Your goal. Render the lines of the records below as a JSON list of strings, one string per line with blank lines omitted. Start with the first line of the records and stop after the line that contains "8.1. Denne artikkelen".

:::

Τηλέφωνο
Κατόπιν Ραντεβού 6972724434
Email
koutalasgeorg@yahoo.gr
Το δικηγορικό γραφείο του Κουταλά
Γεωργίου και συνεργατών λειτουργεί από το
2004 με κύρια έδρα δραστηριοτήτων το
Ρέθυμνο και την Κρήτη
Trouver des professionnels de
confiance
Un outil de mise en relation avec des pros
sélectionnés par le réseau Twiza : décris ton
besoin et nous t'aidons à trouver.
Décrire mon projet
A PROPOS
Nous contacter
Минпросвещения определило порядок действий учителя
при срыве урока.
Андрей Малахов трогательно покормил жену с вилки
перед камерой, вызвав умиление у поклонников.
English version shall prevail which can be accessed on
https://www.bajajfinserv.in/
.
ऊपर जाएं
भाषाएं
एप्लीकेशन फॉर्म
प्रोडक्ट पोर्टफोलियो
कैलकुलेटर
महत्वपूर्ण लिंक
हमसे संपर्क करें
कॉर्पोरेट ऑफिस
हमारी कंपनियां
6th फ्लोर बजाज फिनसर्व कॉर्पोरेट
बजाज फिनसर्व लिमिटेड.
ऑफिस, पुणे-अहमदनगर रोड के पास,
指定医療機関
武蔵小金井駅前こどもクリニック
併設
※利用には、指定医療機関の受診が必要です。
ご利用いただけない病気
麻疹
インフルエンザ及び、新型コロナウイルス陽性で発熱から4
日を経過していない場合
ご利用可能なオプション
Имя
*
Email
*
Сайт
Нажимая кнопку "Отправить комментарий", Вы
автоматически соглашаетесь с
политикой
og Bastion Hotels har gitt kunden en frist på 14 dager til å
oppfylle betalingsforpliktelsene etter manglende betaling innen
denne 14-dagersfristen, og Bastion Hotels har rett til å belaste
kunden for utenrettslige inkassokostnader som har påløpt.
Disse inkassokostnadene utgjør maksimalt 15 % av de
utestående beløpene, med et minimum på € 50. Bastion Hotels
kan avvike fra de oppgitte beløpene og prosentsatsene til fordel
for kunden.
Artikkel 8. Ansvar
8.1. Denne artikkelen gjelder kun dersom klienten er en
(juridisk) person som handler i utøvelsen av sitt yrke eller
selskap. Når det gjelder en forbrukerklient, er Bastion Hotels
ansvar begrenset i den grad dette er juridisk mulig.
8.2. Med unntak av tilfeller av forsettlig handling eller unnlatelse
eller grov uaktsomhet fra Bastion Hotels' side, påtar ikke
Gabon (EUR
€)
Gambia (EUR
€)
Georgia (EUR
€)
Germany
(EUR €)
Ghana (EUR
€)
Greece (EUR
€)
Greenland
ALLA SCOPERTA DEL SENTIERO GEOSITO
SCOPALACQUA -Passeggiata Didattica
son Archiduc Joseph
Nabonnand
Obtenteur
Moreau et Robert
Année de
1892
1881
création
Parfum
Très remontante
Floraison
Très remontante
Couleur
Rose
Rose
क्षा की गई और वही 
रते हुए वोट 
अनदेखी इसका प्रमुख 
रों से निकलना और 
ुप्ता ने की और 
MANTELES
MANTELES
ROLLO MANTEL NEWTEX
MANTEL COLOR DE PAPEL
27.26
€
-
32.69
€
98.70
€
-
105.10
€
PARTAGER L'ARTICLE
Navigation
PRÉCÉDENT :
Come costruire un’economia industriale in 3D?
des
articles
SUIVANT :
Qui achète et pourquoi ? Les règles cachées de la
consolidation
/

:::

Your solution.
[
  "Τηλέφωνο",
  "Κατόπιν Ραντεβού 6972724434",
  "Email",
  "koutalasgeorg@yahoo.gr",
  "Το δικηγορικό γραφείο του Κουταλά",
  "Γεωργίου και συνεργατών λειτουργεί από το",
  "2004 με κύρια έδρα δραστηριοτήτων το",
  "Ρέθυμνο και την Κρήτη",
  "Trouver des professionnels de",
  "confiance",
  "Un outil de mise en relation avec des pros",
  "sélectionnés par le réseau Twiza : décris ton",
  "besoin et nous t'aidons à trouver.",
  "Décrire mon projet",
  "A PROPOS",
  "Nous contacter",
  "Минпросвещения определило порядок действий учителя",
  "при срыве урока.",
  "Андрей Малахов трогательно покормил жену с вилки",
  "перед камерой, вызвав умиление у поклонников.",
  "English version shall prevail which can be accessed on",
  "https://www.bajajfinserv.in/",
  ".",
  "ऊपर जाएं",
  "भाषाएं",
  "एप्लीकेशन फॉर्म",
  "प्रोडक्ट पोर्टफोलियो",
  "कैलकुलेटर",
  "महत्वपूर्ण लिंक",
  "हमसे संपर्क करें",
  "कॉर्पोरेट ऑफिस",
  "हमारी कंपनियां",
  "6th फ्लोर बजाज फिनसर्व कॉर्पोरेट",
  "बजाज फिनसर्व लिमिटेड.",
  "ऑफिस, पुणे-अहमदनगर रोड के पास,",
  "指定医療機関",
  "武蔵小金井駅前こどもクリニック",
  "併設",
  "※利用には、指定医療機関の受診が必要です。",
  "ご利用いただけない病気",
  "麻疹",
  "インフルエンザ及び、新型コロナウイルス陽性で発熱から4",
  "日を経過していない場合",
  "ご利用可能なオプション",
  "Имя",
  "*",
  "Email",
  "*",
  "Сайт",
  "Нажимая кнопку \"Отправить комментарий\", Вы",
  "автоматически соглашаетесь с",
  "политикой",
  "og Bastion Hotels har gitt kunden en frist på 14 dager til å",
  "oppfylle betalingsforpliktelsene etter manglende betaling innen",
  "denne 14-dagersfristen, og Bastion Hotels har rett til å belaste",
  "kunden for utenrettslige inkassokostnader som har påløpt.",
  "Disse inkassokostnadene utgjør maksimalt 15 % av de",
  "utestående beløpene, med et minimum på € 50. Bastion Hotels",
  "kan avvike fra de oppgitte beløpene og prosentsatsene til fordel",
  "for kunden.",
  "Artikkel 8. Ansvar",
  "8.1. Denne artikkelen gjelder kun dersom klienten er en"
]